- _AIM OF THE EXERCISE_:
Pictures are to be dropped from the copy. Retype the listing exactly.

-----

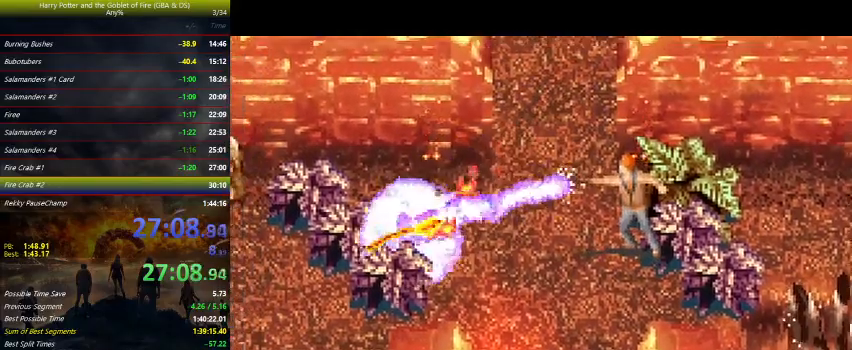
{"keys": ["left", "z"], "events": [[67, "down", "up"], [233, "up", "down"], [433, "up", "up"]]}
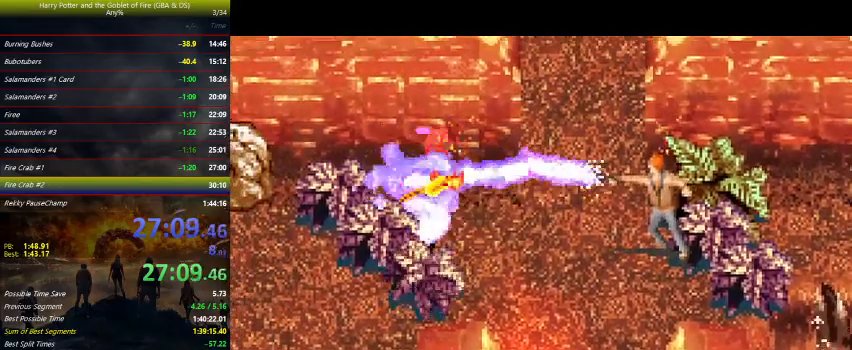
{"keys": ["left", "z"], "events": [[33, "down", "down"], [433, "down", "up"]]}
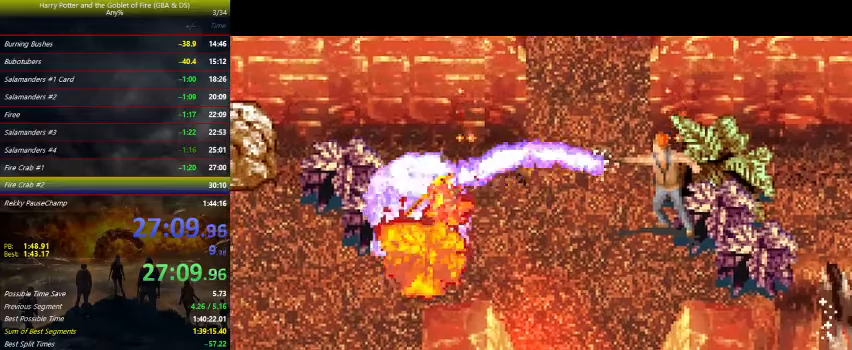
{"keys": ["down", "left"], "events": [[33, "left", "up"], [200, "left", "down"], [200, "z", "up"], [400, "down", "down"]]}
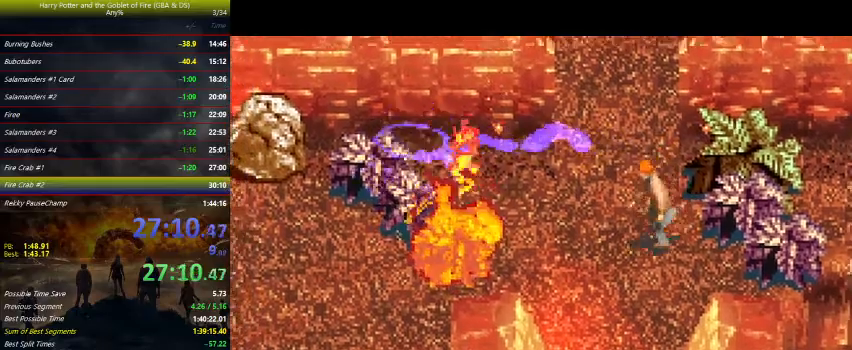
{"keys": ["left", "z"], "events": [[233, "down", "up"], [300, "z", "down"]]}
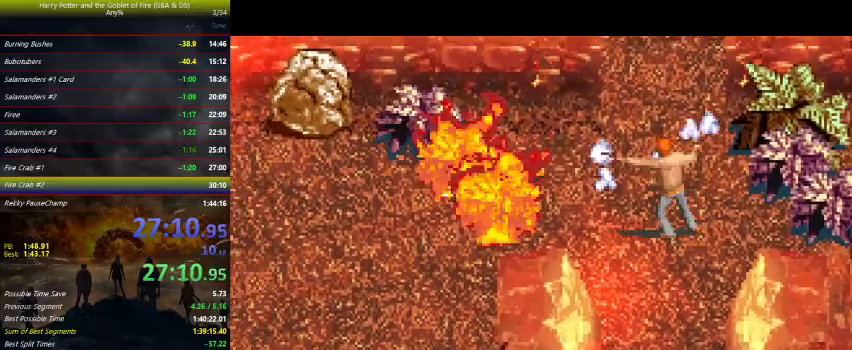
{"keys": ["left", "z"], "events": []}
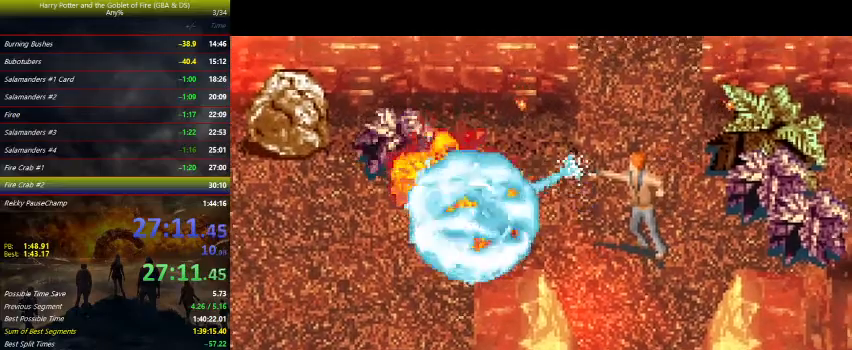
{"keys": ["left"], "events": [[433, "z", "up"]]}
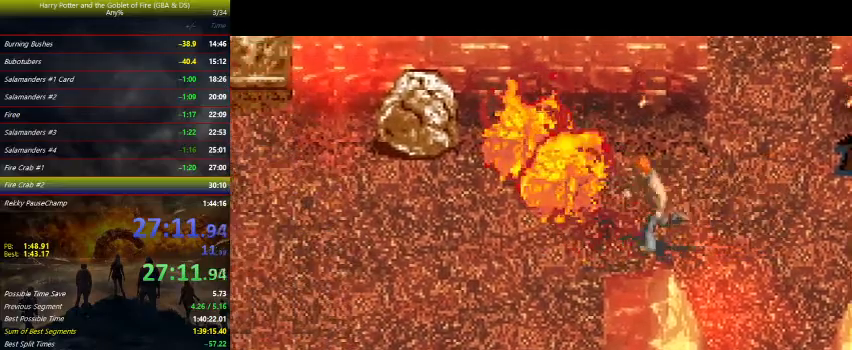
{"keys": ["left"], "events": [[133, "down", "down"], [333, "down", "up"]]}
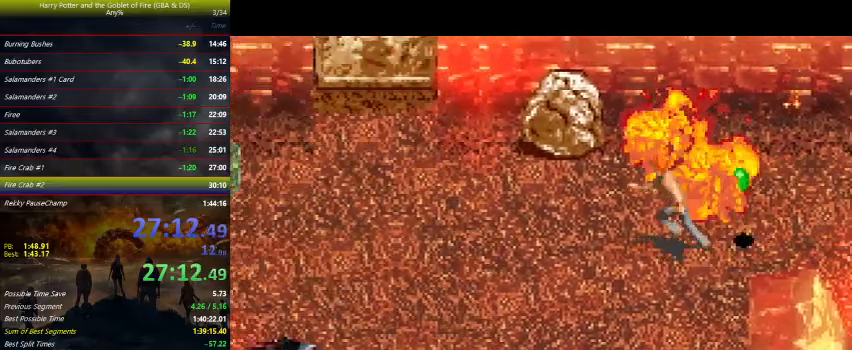
{"keys": ["left"], "events": []}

-----

- _WRITTEN SOLUTION_:
{"keys": ["left", "z"], "events": [[67, "down", "up"], [233, "up", "down"], [433, "up", "up"]]}
{"keys": ["left", "z"], "events": [[33, "down", "down"], [433, "down", "up"]]}
{"keys": ["down", "left"], "events": [[33, "left", "up"], [200, "left", "down"], [200, "z", "up"], [400, "down", "down"]]}
{"keys": ["left", "z"], "events": [[233, "down", "up"], [300, "z", "down"]]}
{"keys": ["left", "z"], "events": []}
{"keys": ["left"], "events": [[433, "z", "up"]]}
{"keys": ["left"], "events": [[133, "down", "down"], [333, "down", "up"]]}
{"keys": ["left"], "events": []}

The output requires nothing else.